By Barry Zimmer on May 23rd, 2019 in Estate Planning
Studies that are conducted show that the vast majority of American adults do not have any estate planning documents in place. Since so many people are unprepared, even many older individuals, when they finally take action they do so in a haphazard manner. Many of them fill in the blanks on do-it-yourself last will templates that they find online and they call it a day.
Responsible people should certainly go in a much different direction. There are many tools in the estate planning toolkit, and the right choices will depend upon the circumstances. We are not going to present countless scenarios here, but we are going to share three basic components that should be included in all estate plans.
Asset Transfers
Obviously, you have to arrange for asset transfers when you plan your estate. Before you decide that a last will is the right choice, you should understand some of the facts. When a last will is utilized, it must be admitted to probate by the executor. This is a costly and time-consuming legal process, and there is a loss of privacy, because probate records are available to the general public.
Another thing about a last will that can be problematic is the fact that you would be allowing for lump sum inheritance distributions to the heirs. If you want to leave a bequest to someone that has poor money management skills, this may be a source of concern.
You can overcome these drawbacks through the utilization of a living trust. With this type of trust, you would act as the trustee and the beneficiary initially, so you would not surrender control of the resources. In the trust declaration, you could instruct the trustee to provide limited distributions to the spendthrift heir incrementally. Plus, the probate process would not be a factor when a living trust has been established.
There are other types of trusts that can be used to satisfy more complicated aims. We will look at them in future blog posts.
Nursing Home Asset Protection
This sounds a bit flippant, but to be blunt, you don’t have to worry too much about estate planning if you have nothing to leave behind to your loved ones. With this in mind, you should certainly educate yourself with regard to long-term care and the costs that go along with it.
According to a government agency, seven out of every 10 seniors will eventually need living assistance. A significant percentage of them will ultimately reside in nursing homes. Medicare will not pay for a stay in a nursing home, and the costs are exorbitant. You can expect to pay somewhere in the vicinity of $100,000 for a year a nursing home in our area.
If you are married, your family may face two different rounds of nursing home expenses. Depending on the extent of your resources, everything that you intended to leave to your loved ones could wind up in the coffers of nursing homes.
Fortunately, there is a solution if you plan ahead effectively. Medicaid will pay for long-term care, but you can’t qualify if you have significant assets in your own name. You could give assets to loved ones, but the timing must be perfect, because there is a five year look back period.
If you give away assets within five years of the date of your application submission, your eligibility is delayed. To explain the duration of the penalty, if you gave away enough to pay for two years of long-term care, your eligibility would be delayed by two years.
Incapacity Planning
Many elders become unable to communicate sound decisions at some point in time. To account for this, you should include an incapacity planning component within your broader estate plan. One document that should be executed is a living will.
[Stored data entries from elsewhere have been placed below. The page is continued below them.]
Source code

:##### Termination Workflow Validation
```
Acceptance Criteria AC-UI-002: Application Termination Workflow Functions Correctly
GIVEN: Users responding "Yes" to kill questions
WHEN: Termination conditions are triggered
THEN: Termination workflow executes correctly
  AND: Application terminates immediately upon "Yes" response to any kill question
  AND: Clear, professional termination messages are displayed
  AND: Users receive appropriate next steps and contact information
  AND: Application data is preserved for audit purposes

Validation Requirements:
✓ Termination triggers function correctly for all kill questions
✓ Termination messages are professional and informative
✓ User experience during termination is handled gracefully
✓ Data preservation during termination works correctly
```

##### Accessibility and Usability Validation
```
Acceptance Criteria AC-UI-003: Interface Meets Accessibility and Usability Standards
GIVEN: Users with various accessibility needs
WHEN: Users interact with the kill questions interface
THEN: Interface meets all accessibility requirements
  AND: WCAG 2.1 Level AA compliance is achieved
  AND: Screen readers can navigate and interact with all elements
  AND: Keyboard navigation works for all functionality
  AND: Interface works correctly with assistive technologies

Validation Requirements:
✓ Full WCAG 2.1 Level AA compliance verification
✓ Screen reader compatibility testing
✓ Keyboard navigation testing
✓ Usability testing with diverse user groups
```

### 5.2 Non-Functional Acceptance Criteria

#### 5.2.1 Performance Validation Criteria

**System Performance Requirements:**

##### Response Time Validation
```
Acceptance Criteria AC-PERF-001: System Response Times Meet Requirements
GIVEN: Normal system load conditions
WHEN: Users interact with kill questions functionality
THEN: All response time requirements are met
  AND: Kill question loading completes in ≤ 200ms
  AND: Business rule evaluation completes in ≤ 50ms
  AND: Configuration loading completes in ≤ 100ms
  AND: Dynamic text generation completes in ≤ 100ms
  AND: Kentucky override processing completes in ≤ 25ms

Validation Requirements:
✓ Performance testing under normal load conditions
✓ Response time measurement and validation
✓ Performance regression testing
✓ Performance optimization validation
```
With this type of will, you state your preferences with regard to the utilization of life-sustaining measures.
This is an advance directive for health care, and another directive that should be included is a durable power of attorney for health care. You name an agent in this document that would be empowered to make medical decisions on your behalf in the event of your incapacitation. These would be matters that are not related to life-support.
The third incapacity planning document that should be added is a durable power of attorney for health care. In this document, you name a representative to handle your financial affairs.